Una vittoria per i tassisti che vedono, ovviamente, Uber come il fumo negli occhi, visto che si tratta di un concorrente potentissimo e temibile.
Le argomentazioni della sentenza, alla luce della normativa vigente, sono ineccepibili: Uber pone in essere una concorrenza sleale, dal momento che consente di erogare il servizio di trasporto pubblico non di linea a costi inferiori rispetto a quelli del taxi. Infatti, gli autisti di Uber non debbono avere una licenza (è noto che le licenze sono oggetto di salatissime compravendite), non debbono dedicare la loro auto esclusivamente all’attività di trasporto, non sostengono i costi di associazione in cooperativa, né affrontano la spesa per l’installazione nella loro vettura degli impianti di chiamata dalle centrali di servizio.
Tutto vero, tutto giusto. Uscendo, tuttavia, dall’analisi di mero diritto, stona moltissimo leggere che il servizio Uber fa “concorrenza sleale” perché offre il servizio a costi inferiori.

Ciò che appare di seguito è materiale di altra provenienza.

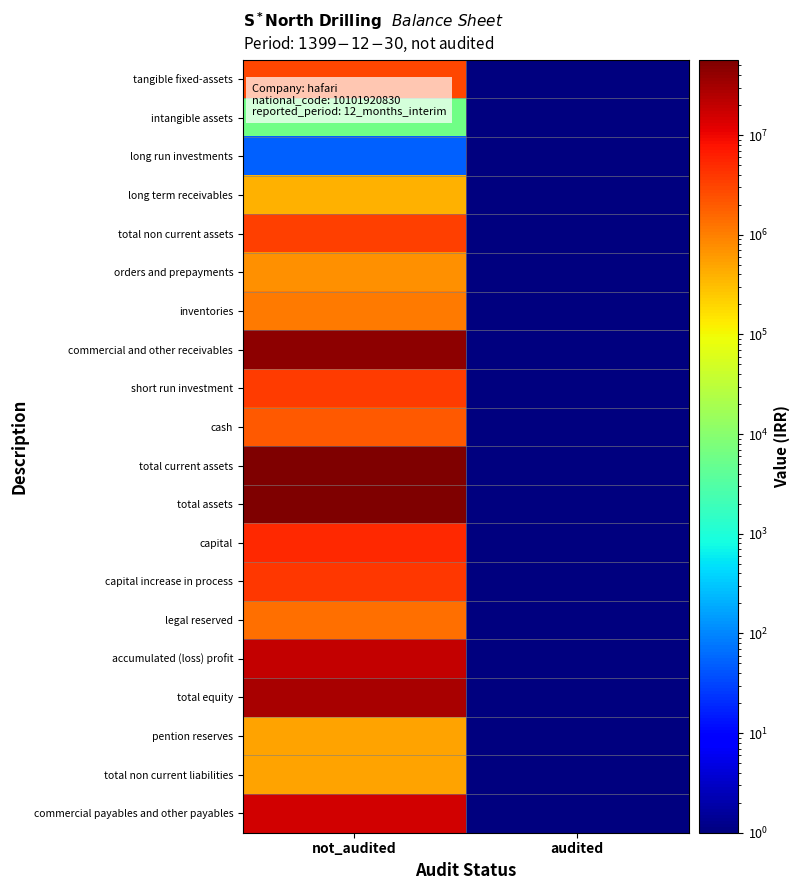

Which category has the lowest value across all series?

audited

Da anni ci spiegano e convincono che la mitica “concorrenza” nell’ancor più mitico “mercato libero” è la panacea a tutti i mali. Si parla da anni di “privatizzare” i servizi pubblici per renderli più efficienti e meno costosi per la clientela, guardando a 360 gradi a tutti i tipi di servizi pubblici, a partire dalla distribuzione dell’acqua. Non è un mistero che anche la controversa riforma della scuola sia fortemente influenzata da elementi di liberismo, testimoniati dall’occhio di riguardo alla scuola privata e al tentativo di far passare per essa finanziamenti pubblici, sotto le spoglie del 5 per mille, tentativo fin qui non andato in porto ma rinviato alla prossima legge di stabilità.
In teoria, dunque, tutto è liberalizzabile e da aprire alla concorrenza. Eppure, nonostante questo parlare, una delle più opportune liberalizzazioni, quella del trasporto pubblico non di linea, non si riesce a realizzare.

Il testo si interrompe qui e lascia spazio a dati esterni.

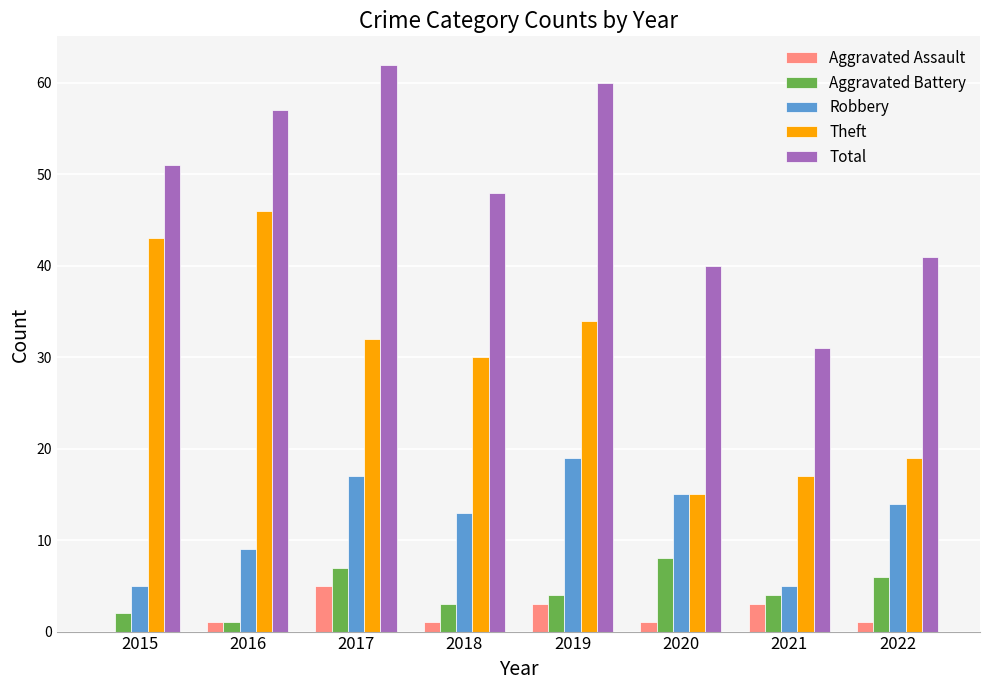

Does the chart contain stacked bars?

No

In Europa si combatte una battaglia durissima contro Uber: ma a chiunque, quando si parla di taxi, vengono in mente le immagini dei film Usa, che presentano le città letteralmente tappezzate dalle vetture gialle, che a prezzi del tutto modici trasportano i clienti ovunque e per chilometri.

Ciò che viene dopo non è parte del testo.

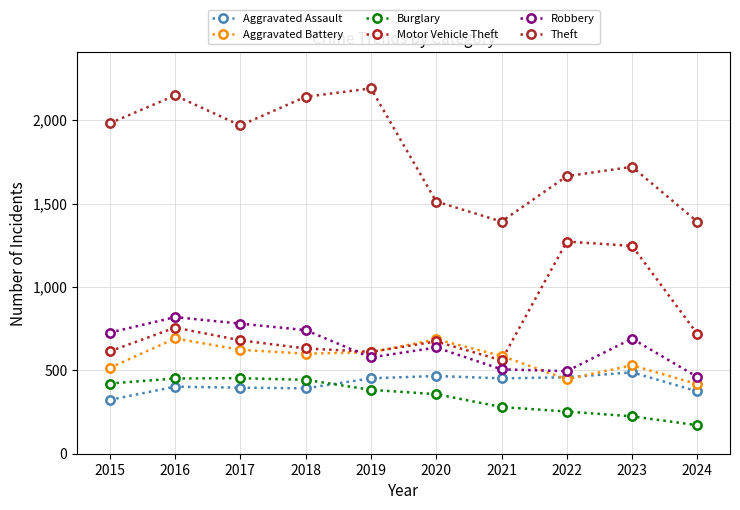

Does the chart display data point markers on the line(s)?

Yes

In Italia, come è noto, trovare un taxi è impresa non di poco conto, sia per le code infinite alle quali si è costretti in stazioni o aeroporti, sia perché ne circolano davvero pochi, frutto del protezionismo che consente di ottenere il risultato certificato dal tribunale di Milano: prezzi alti, altissimi, cagionati dall’assenza di concorrenza e da un sistema con troppi costi non riferiti al servizio, ma all’organizzazione del servizio e alla fattispecie più unica che rara della vendita delle licenze.
Benissimo per la categoria dei taxisti (che certamente non naviga nell’oro) che le sia riservata una tutela, in fondo finalizzata anche a proteggere il loro investimento. Tuttavia, l’impossibilità di liberalizzare il servizio di trasporto pubblico non di linea sembra la cartina di tornasole di un liberismo a parole, molto deciso a sconfinare nei confronti di attività tipicamente pubbliche, ma molto fermo nel lasciare le cose come sono nel campo di servizi che, se aperti davvero alla concorrenza, farebbero davvero risparmiare molto ai cittadini e potrebbero anche contribuire al rilancio turistico, come quello dei taxi.